Sobre a funcionária que estava com a máscara pendurada, a gerente explicou que ela tinha acabado de vir do estoque e se esqueceu de colocar de volta.
Consciência
Sergio Marotta, 77, havia acabado de sair de um restaurante que exige o uso de máscara, por isso acabou esquecendo de tirar a proteção para andar na rua. Sem tomar o imunizante, ele tirou a máscara para falar com a reportagem. "Sou a favor da decisão do prefeito, tem que liberar o uso de máscara, mesmo. Cada um tem que ter consciência. Se estiver doente ou com sintomas, aí sim tem que usar.

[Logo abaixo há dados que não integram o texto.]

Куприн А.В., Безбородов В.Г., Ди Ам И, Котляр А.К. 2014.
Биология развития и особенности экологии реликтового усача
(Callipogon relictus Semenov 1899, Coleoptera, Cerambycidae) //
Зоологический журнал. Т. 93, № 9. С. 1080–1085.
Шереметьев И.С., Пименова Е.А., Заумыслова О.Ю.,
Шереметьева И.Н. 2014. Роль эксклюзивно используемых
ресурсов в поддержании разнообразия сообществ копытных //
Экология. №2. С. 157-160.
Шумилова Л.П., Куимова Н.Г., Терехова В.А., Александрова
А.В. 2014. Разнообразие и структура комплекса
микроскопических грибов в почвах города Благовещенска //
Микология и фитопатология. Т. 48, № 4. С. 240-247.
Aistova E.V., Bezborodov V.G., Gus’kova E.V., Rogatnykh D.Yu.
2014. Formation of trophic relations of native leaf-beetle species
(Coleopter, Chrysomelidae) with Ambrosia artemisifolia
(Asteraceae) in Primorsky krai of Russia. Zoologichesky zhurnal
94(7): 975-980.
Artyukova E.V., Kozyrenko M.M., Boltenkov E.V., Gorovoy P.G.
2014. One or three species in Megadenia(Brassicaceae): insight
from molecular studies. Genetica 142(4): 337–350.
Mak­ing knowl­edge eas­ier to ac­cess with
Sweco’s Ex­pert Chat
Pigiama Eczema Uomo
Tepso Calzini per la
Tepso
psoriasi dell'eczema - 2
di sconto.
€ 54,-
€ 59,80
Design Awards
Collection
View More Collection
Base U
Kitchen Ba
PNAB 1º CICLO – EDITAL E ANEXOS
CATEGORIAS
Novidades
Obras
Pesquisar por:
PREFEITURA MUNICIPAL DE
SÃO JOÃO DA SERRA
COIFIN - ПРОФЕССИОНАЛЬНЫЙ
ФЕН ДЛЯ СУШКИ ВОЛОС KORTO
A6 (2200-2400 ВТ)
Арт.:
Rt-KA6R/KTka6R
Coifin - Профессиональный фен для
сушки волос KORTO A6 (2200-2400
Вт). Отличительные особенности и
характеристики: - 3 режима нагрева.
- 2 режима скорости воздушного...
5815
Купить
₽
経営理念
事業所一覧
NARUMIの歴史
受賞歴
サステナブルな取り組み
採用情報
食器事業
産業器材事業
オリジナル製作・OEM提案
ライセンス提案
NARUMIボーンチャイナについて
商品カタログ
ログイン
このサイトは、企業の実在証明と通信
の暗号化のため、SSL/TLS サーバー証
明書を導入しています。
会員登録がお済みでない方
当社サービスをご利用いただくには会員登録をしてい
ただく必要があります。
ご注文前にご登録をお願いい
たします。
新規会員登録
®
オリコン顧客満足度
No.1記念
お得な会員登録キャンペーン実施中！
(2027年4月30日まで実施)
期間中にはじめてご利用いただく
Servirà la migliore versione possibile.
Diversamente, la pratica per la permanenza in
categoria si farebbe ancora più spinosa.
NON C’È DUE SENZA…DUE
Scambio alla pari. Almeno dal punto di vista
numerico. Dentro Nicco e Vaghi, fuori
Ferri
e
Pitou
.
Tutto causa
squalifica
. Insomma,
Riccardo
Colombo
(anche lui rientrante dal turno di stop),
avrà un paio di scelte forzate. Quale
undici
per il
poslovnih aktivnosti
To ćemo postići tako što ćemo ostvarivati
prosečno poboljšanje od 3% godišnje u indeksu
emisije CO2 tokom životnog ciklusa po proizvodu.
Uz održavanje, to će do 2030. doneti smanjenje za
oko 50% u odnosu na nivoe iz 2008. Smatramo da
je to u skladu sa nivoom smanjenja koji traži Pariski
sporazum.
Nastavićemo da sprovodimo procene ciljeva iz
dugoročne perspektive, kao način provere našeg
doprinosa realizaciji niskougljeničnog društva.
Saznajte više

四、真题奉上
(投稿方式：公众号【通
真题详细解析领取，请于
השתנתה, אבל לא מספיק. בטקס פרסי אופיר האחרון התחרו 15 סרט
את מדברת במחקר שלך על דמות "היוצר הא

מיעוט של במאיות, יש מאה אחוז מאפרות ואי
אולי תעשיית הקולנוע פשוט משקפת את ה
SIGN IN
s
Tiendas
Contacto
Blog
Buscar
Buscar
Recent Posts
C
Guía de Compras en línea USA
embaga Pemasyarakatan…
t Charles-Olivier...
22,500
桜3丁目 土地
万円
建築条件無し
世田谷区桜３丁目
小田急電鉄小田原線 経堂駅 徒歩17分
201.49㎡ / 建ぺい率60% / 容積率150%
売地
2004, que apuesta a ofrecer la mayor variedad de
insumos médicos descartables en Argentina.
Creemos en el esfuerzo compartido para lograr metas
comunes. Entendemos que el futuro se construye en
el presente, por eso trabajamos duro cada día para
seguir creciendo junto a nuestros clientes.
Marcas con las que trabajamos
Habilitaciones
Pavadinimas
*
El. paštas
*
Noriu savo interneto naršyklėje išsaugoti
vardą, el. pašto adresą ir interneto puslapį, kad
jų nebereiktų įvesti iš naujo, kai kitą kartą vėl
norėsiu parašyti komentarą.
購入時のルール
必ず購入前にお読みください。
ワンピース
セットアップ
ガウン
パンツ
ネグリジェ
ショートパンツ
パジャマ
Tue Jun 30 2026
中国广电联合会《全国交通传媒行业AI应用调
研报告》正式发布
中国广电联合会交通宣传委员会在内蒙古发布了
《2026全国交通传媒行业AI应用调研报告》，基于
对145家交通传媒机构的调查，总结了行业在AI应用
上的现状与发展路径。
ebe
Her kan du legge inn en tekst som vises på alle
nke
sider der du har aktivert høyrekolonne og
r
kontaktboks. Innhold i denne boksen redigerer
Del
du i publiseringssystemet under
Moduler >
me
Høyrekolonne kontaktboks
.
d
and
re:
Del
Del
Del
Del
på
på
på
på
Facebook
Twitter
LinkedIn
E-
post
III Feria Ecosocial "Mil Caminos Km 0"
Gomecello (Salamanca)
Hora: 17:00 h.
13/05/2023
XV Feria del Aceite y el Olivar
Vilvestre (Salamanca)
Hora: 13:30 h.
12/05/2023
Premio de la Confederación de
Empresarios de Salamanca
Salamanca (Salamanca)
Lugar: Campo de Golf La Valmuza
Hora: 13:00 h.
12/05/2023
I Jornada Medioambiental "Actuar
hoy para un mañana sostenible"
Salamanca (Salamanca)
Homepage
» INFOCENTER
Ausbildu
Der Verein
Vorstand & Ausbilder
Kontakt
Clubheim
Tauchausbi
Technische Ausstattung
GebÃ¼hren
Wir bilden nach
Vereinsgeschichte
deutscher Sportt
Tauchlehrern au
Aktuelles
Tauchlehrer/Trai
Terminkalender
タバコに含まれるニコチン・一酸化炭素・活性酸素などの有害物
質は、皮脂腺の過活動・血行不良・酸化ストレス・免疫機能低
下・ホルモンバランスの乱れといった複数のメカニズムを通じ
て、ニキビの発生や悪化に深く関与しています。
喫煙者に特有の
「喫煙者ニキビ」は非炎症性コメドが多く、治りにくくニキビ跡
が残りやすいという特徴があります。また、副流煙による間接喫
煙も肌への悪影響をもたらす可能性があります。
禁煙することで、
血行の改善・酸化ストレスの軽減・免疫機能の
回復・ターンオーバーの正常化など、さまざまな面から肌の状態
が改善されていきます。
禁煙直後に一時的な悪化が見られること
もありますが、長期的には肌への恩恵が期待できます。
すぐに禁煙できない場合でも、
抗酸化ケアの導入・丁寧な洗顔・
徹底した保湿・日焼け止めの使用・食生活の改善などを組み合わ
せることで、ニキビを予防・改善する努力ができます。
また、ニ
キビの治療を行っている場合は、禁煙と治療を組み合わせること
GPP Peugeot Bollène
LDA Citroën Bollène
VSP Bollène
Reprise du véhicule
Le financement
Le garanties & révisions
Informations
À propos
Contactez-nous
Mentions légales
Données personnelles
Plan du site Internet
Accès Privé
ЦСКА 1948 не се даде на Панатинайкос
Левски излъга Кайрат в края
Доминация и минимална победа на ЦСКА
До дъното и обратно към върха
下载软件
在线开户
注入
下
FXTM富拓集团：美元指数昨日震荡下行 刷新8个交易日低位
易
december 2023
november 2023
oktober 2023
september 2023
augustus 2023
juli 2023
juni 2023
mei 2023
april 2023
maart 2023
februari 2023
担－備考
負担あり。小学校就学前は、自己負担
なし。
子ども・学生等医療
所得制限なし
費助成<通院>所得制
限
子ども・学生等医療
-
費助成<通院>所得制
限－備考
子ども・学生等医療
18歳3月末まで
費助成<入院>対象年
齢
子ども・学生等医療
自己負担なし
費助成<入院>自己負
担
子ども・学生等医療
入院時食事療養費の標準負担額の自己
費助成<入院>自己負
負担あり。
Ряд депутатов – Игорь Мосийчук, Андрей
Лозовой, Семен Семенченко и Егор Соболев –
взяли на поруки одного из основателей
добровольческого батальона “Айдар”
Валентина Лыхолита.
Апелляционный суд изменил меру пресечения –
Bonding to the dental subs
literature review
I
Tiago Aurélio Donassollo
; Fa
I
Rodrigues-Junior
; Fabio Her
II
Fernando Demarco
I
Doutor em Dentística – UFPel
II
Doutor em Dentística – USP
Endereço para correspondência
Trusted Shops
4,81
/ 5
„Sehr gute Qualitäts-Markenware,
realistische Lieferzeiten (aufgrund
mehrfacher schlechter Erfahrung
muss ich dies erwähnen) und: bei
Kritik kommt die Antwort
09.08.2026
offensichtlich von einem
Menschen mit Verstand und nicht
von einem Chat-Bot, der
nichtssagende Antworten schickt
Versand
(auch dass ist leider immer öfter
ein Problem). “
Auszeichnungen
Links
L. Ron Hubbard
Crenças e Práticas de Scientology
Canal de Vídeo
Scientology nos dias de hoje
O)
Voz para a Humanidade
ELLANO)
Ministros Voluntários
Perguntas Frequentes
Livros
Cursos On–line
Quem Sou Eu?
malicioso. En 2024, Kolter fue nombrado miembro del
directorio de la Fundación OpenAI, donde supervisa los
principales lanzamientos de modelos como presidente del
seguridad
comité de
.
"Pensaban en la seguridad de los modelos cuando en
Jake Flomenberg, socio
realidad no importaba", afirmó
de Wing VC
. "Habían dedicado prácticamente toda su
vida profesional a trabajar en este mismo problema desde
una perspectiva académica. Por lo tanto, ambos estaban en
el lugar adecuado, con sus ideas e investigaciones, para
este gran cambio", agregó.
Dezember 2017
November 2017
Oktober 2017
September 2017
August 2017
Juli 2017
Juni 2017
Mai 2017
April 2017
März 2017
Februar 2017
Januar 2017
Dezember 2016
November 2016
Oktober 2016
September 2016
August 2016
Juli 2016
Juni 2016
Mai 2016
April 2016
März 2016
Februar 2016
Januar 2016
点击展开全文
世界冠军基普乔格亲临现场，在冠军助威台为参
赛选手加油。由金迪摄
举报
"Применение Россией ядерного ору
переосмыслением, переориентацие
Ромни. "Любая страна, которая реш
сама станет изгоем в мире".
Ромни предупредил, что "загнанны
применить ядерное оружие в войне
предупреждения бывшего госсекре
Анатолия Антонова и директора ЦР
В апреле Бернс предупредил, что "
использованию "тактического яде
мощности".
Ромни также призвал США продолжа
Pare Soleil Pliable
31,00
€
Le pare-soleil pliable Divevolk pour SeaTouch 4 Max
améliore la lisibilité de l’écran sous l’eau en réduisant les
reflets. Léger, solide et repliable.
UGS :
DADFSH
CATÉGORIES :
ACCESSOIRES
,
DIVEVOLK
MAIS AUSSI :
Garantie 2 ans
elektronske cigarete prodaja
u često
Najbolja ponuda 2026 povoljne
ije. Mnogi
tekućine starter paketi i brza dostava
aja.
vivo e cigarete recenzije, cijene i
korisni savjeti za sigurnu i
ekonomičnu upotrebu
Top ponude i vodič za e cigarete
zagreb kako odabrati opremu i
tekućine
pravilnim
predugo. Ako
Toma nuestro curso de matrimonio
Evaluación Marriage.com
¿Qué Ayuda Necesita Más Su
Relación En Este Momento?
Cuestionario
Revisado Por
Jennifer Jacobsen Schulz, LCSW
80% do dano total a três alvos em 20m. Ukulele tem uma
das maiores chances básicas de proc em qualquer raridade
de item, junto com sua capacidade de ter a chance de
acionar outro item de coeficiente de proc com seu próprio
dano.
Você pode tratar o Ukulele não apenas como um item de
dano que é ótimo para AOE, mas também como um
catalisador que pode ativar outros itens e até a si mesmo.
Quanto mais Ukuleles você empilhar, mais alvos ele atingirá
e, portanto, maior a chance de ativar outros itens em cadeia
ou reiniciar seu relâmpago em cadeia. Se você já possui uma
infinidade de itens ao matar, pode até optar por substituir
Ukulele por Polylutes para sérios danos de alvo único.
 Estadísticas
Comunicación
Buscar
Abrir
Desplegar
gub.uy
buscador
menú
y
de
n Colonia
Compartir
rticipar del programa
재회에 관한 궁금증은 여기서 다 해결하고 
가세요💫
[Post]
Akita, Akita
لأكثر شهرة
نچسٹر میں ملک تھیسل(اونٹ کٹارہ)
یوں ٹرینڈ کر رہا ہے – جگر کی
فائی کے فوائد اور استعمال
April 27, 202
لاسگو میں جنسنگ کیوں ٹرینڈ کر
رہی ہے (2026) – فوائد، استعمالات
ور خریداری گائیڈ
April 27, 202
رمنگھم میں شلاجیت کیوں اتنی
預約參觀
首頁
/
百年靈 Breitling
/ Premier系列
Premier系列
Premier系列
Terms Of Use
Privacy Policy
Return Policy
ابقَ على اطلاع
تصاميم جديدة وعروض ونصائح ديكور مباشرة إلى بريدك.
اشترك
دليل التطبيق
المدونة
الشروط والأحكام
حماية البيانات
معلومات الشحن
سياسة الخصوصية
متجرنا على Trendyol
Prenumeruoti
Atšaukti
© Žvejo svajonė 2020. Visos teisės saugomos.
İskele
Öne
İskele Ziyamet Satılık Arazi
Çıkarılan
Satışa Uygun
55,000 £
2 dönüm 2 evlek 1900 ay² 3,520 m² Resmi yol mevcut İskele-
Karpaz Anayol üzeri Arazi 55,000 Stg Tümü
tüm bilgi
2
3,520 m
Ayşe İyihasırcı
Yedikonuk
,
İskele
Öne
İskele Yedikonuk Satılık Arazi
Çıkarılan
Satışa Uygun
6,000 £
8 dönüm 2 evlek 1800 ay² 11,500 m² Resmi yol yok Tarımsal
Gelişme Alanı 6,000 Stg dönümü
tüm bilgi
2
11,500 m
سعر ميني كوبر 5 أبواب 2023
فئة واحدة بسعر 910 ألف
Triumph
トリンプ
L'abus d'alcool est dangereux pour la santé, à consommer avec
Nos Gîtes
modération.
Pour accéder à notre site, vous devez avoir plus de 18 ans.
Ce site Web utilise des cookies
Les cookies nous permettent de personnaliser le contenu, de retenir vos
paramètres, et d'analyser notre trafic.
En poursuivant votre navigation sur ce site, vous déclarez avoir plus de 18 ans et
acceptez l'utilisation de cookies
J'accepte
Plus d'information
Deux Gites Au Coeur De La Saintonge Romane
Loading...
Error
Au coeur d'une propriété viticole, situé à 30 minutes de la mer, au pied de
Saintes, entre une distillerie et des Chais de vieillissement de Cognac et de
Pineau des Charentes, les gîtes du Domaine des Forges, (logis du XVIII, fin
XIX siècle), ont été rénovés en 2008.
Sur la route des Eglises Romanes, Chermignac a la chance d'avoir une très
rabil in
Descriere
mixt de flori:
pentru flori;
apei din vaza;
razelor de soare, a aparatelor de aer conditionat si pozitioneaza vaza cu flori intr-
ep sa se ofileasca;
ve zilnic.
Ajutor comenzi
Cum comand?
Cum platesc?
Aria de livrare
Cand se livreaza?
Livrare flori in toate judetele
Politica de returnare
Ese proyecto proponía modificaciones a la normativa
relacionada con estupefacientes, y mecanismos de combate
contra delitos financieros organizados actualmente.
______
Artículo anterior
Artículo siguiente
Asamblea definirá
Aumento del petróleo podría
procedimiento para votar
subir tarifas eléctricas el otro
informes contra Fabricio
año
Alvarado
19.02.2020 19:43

Minha mulher tomou, ficou com medo. Meu filho só tomou porque quer ir para a Espanha. Eu não tomei a vacina e nem vou tomar, a não ser que me obriguem a tomar essa porcaria. Mas a gente não vive em uma democracia?", disse. Com a máscara na mão, seguiu seu caminho.
A poucos metros de Sergio, Francimar da Silva, 44, usava uma máscara do tipo PFF2, uma das raras pessoas que circulavam pela cidade com proteção mais reforçada. Vacinada com as duas doses, a comerciante diz que ela e toda a família tiveram covid-19, mas ninguém faleceu da doença.
Mesmo com todos imunizados por completo, ela conta que o clã continua tomando todos os cuidados: "Não é a hora pra desobrigar o uso de máscara. Tem vários imunizantes com proteções diferentes, muita gente ainda não foi vacinada, então não estamos completamente seguros. Pra fazer essa liberação tinha que ter mais pessoas vacinadas e os lugares precisariam exigir o comprovante. Na minha loja de música, eu e meus funcionários vamos continuar com o uso das máscaras mesmo se o decreto continuar", contou.
Andando pelo calçadão, Giovana Nascimento, 19, continua usando sua máscara e não pretende tirar tão cedo. "Não acho certo a liberação por agora, até porque a gente não tem como saber se essas pessoas que estão sem máscara já estão imunizadas. Na minha rua mesmo, muita gente que não quer se vacinar. Eu já me vacinei com as duas doses da Coronavac e graças a Deus nem eu e nem minha família pegamos essa doença", disse a jovem.